Written by Marc Ostwald, ADMISI’s Global Strategist & Chief Economist
Modest data run topped by US jobless claims; digesting Fed Beige Book, Japan Consumer Confidence, Korea CPI, & Australia Retail Sales & Trade; OPEC+, China NPC meeting and Powell speech in focus; France, Spain, UK bond sales; more US retail corporate earnings
US weekly jobless claims: modest rise seen; reactive correction and Presidents’ Day holiday heighten risk of outlier
OPEC+: rollover mooted; hefty tussle between Russia and GCC views
Fed Beige Book: optimistic outlook mixes with hefty caution, labour demand still quite heavily impaired
UK Budget: corporation tax plans ill conceived
EVENTS PREVIEW
The day’s data schedule is modest, with only US weekly jobless claims likely to garner much market attention, with the overnight run of Korean CPI, Japanese Consumer Confidence and Australian Trade and Retail Sales having had little or no impact. The focal points are likely to be the start of China’s NPC related meetings (which will only run until 10th March, as against the usual two weeks), and the OPEC+ production meeting. There will also be more central bank speakers, with the focus on Fed’s Powell, along with bond auctions in France, Spain and UK, while retailers (Costco, Kroger) will again be among the highlights of today’s run of US corporate earnings. The commentary narrative for today highlights Powell’s speech as being the key event, but the fact is that he is only going to repeat the low for longer, patience and rising yields are a sign of confidence narratives and, as with other G7 central banks, markets have clearly reached the point of trying to goad central banks into taking action. That said some of the weakness in bond prices does look to be related to Japan’s fiscal year end at the end of month, with Japan’s banks again heavy sellers of foreign bonds in the latest reporting week.
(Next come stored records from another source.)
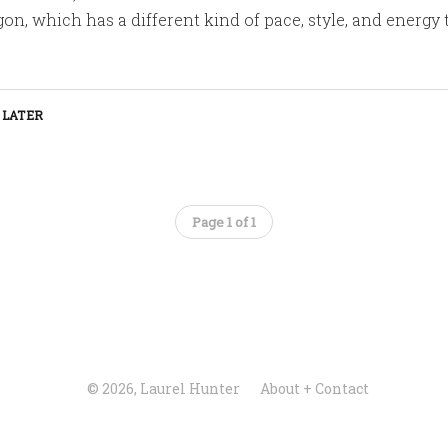
on, which has a different kind of pace, style, and energy
 LATER
Page 1 of 1
© 2026, Laurel Hunter
About + Contact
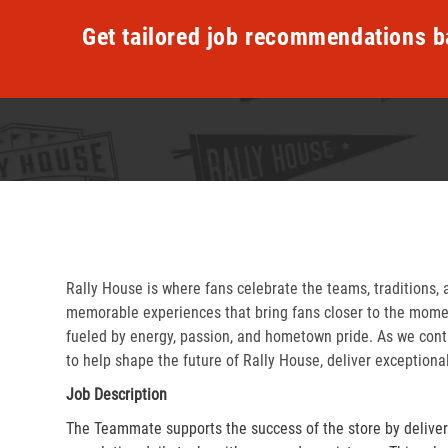
Get tailored job recommendations b
Rally House is where fans celebrate the teams, traditions, 
memorable experiences that bring fans closer to the momen
fueled by energy, passion, and hometown pride. As we cont
to help shape the future of Rally House, deliver exceptiona
Job Description
The Teammate supports the success of the store by delive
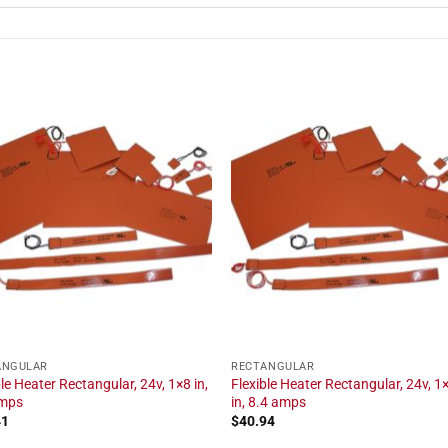
ANGULAR
RECTANGULAR
ble Heater Rectangular, 24v, 1×8 in,
Flexible Heater Rectangular, 24v, 1
amps
in, 8.4 amps
41
$
40.94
Be that as it may, yesterday’s Fed Beige Book underlined some already well established points: there is a pick-up in activity, but as the regional reports note, the pick-up is ‘slight’ or ‘modest’. There is considerable optimism about the outlook, but ongoing restrictions above all for leisure related activities and the cancellation of planned summer events leaves most businesses feeling cautious. Labour demand is overall weak, even if there are clearly sector specific labour shortages and wage pressures, and supply chain disruptions remain very much in evidence. The key problem with the latter is that these could be easily overcome, but with so many setbacks with regards to the virus’ impact on the economy, impaired revenue flows and balance sheets, most businesses are not willing to over-commit limited resources, for fear of another setback.
In passing in respect of the UK Budget, the various extensions and adaptations of current Covid-19 support measures were wholly unsurprising, and had been leaked. The moves on corporation tax can only be described as well beyond feckless. Firstly the 130% ‘super deduction’ for the next 2 years will be heavily utilized and without a shadow of a doubt abused and scammed. The decision to than hike corporation tax from 19% to 25% in one fell swoop is a massive disincentive to use the ‘super deduction’ to make long-term investments, and in terms of FDI flows for a ‘global Britain’ is a major incentive for foreign investors to look for more attractive opportunities.
Today’s OPEC+ meeting is going to be an interest test, with Russia clearly wanting to increase production meaningfully, having a much lower oil price factored into its budget calculations. By contrast the GCC countries would prefer to ensure that any setback in crude prices from current levels is modest, given their need to sure up rather parlous budgetary positions, due to high levels of pandemic related govt spending. ‘Sources’ have indicated that a number of countries would like to keep current production levels unchanged in April, though it is unclear what would happen with Saudi Arabia’s voluntary 1.0 mln output cut; the pre-meeting consensus had assumed a 500K bbls increase in output and for Saudi Arabia to roll back its voluntary cut.
As for US Initial Claims, last week’s downside surprise owed everything to the big freeze, with the drop to 730K being a function of people not being able to file claims. The consensus looks for only a modest rebound to 755K, but the risk looks to be to the upside, with the President’s Day holiday adding to the risk of yet another outlier.